KJohnson Posted September 3, 2003 Posted September 3, 2003 Attorney B is correct. 1.401(k)-1(a)(3)(B)(ii) deferrals must be after the later of the date that the employer adopts the 401(k) plan or the date the plan becomes effective. Here even if you have a 1/1/2003 effective date the employer did not adopt the plan until 9/3/2003.

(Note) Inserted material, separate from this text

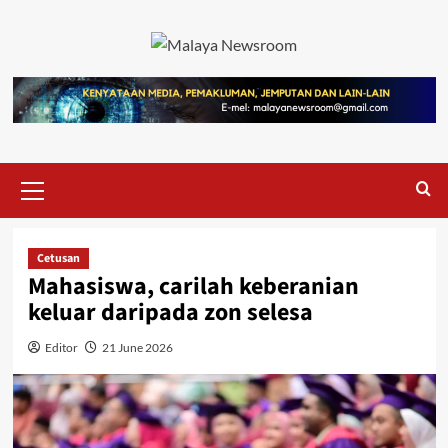
Cetusan
Mahasiswa, carilah keberanian
keluar daripada zon selesa
Editor
21 June 2026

mbozek Posted September 3, 2003 Posted September 3, 2003 Ther are several issues regarding the date the plan was adopted. There is authority for plan adoption when a valid trust is established by year end even if the plan is not signed until a later date since the plan can be expressed in more than one written document. See Rev. Rul 81-114. The reg refers to adoption of the 401(k) "arrangement" which is a broader concept then the term plan. Second if the plan was established by board resolution, the board resolution could constitute authority for adoption of the plan and the signing of the plan would be a ministerial event. Obviously the IRS want 401(k) plans to be adopted before any deferrals by salary reduction. mjb
Guest Bud Posted September 3, 2003 Posted September 3, 2003 I agree with Attorney B and KJohnson. - Attorney C
Guest jashendo Posted September 3, 2003 Posted September 3, 2003 Attorney D, here. Ditto. The "plan must be adopted by year-end" rule (e.g., 81-114) is a deduction rule; here the question is not whether the employer is entitled to claim a deduction under section 404 for 2003 contributions. The question is whether the "elective deferrals" made by employees in, say, January, are excludable from their income (and excludable from wages subject to withholding, etc.). That's a whole different question. The deferral elections are being made with respect to amounts that would, but for the elections, have been "currently available" to the employees prior to the employer's adoption of the CODA (which, although different from "the plan", must be a part of "the plan").